> [WORK REQUEST]: Starting at the line that holds "Запомнить меня", copy every line exactly through the end of the data, and no others.

> [DATA IN THIS EXERCISE]:

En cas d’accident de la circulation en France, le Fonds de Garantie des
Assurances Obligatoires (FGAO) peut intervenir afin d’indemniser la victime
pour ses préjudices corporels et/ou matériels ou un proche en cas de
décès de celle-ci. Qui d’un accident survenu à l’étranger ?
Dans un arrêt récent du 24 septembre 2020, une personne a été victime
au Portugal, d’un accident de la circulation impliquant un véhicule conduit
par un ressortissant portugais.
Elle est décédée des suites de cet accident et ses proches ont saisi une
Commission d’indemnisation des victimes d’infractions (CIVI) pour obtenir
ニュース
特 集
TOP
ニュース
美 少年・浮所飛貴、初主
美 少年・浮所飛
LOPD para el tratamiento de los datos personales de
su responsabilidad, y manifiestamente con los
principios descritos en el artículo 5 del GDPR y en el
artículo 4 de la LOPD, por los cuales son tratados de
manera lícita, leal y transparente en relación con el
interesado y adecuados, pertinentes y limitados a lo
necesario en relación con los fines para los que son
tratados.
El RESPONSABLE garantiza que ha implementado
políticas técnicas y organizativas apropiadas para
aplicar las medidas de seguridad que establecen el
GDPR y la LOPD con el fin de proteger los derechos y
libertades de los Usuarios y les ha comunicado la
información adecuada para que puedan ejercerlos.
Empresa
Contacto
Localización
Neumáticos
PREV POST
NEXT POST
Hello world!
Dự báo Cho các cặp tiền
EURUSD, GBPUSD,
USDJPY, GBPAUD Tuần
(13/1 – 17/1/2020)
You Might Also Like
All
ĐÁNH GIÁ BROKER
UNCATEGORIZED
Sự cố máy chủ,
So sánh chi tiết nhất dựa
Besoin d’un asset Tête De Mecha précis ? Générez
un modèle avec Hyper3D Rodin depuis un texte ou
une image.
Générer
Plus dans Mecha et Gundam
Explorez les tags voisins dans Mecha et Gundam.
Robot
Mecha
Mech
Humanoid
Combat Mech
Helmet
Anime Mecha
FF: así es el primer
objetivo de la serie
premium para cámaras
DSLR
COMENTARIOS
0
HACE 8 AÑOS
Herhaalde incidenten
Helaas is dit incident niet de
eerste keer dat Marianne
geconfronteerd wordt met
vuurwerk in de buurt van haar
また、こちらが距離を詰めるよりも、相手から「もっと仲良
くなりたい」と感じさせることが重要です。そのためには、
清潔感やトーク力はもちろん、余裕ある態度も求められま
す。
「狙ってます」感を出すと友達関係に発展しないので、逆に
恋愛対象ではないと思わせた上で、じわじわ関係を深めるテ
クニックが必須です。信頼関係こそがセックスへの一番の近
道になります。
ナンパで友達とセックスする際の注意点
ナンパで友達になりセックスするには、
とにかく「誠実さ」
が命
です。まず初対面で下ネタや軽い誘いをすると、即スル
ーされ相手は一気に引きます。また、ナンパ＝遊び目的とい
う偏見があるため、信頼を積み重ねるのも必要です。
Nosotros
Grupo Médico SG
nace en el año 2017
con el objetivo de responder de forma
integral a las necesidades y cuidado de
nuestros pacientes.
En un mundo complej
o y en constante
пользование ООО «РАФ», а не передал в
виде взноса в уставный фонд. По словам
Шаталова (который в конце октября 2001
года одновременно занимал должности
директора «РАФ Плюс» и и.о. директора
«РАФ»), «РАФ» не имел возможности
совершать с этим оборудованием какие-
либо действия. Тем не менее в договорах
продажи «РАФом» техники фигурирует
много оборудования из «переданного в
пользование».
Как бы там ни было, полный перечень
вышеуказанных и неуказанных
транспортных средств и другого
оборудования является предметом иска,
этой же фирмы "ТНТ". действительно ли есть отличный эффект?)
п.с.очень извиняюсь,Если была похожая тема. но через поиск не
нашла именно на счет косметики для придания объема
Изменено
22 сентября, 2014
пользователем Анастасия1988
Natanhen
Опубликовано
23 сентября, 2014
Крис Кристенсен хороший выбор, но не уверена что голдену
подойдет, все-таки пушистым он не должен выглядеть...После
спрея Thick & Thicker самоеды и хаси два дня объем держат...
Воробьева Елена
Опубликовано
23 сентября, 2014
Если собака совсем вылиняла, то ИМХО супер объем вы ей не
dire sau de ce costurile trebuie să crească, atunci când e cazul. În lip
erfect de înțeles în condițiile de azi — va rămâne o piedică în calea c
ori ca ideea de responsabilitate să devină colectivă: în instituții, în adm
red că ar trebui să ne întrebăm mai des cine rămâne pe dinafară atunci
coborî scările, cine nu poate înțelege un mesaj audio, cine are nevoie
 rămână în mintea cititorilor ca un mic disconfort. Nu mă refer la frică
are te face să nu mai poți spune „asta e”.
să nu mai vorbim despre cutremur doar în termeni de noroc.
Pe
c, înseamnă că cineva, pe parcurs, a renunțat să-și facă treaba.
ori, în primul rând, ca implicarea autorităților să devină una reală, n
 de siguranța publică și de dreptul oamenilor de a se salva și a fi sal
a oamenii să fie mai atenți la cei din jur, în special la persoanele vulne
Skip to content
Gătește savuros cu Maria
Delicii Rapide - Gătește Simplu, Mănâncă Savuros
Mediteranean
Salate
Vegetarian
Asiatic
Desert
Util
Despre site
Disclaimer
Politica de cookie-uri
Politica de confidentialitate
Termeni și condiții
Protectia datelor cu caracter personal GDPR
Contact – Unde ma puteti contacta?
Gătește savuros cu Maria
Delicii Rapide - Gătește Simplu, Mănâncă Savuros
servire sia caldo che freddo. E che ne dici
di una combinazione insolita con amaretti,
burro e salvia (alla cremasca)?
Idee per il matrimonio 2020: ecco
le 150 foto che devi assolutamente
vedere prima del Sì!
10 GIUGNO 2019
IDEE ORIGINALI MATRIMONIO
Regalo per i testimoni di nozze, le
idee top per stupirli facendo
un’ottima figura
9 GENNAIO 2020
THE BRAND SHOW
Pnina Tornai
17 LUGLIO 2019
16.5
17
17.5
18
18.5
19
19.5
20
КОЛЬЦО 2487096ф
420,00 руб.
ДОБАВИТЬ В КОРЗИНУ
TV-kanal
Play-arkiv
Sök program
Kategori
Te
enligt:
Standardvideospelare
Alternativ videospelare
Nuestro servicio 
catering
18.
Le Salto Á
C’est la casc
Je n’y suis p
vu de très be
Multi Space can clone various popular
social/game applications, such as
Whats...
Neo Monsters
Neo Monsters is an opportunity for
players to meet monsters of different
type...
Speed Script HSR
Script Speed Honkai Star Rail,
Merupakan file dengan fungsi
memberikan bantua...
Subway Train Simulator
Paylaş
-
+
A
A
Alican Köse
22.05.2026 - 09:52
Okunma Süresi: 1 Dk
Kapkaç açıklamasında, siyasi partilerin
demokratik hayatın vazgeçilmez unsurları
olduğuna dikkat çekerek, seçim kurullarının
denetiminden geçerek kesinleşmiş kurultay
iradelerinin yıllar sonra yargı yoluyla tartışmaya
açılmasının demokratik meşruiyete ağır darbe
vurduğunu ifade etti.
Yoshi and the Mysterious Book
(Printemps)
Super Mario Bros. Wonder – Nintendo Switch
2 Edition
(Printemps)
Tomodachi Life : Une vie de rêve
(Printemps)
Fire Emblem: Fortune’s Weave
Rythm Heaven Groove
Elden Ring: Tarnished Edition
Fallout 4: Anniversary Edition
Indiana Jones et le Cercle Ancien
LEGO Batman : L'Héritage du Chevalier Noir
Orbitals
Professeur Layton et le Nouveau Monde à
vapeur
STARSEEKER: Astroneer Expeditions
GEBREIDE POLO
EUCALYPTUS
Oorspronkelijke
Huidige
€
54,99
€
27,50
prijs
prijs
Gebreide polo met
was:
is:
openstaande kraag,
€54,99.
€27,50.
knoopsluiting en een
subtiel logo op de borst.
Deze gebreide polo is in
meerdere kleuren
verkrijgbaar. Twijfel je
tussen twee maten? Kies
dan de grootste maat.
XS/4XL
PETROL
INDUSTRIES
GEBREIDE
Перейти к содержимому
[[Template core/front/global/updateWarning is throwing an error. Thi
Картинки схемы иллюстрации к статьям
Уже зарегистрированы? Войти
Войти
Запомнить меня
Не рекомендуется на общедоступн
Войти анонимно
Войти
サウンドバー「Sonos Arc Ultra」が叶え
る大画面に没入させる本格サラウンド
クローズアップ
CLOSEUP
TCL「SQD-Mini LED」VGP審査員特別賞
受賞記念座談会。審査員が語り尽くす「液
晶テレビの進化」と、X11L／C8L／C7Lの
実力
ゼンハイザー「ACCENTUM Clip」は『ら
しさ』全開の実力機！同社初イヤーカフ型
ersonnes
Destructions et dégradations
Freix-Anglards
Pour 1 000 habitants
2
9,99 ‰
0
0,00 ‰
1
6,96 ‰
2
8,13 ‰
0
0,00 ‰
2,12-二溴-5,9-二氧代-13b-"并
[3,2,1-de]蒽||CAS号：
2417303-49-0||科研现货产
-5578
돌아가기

> [ANSWER SECTION]:
Запомнить меня
Не рекомендуется на общедоступн
Войти анонимно
Войти
サウンドバー「Sonos Arc Ultra」が叶え
る大画面に没入させる本格サラウンド
クローズアップ
CLOSEUP
TCL「SQD-Mini LED」VGP審査員特別賞
受賞記念座談会。審査員が語り尽くす「液
晶テレビの進化」と、X11L／C8L／C7Lの
実力
ゼンハイザー「ACCENTUM Clip」は『ら
しさ』全開の実力機！同社初イヤーカフ型
ersonnes
Destructions et dégradations
Freix-Anglards
Pour 1 000 habitants
2
9,99 ‰
0
0,00 ‰
1
6,96 ‰
2
8,13 ‰
0
0,00 ‰
2,12-二溴-5,9-二氧代-13b-"并
[3,2,1-de]蒽||CAS号：
2417303-49-0||科研现货产
-5578
돌아가기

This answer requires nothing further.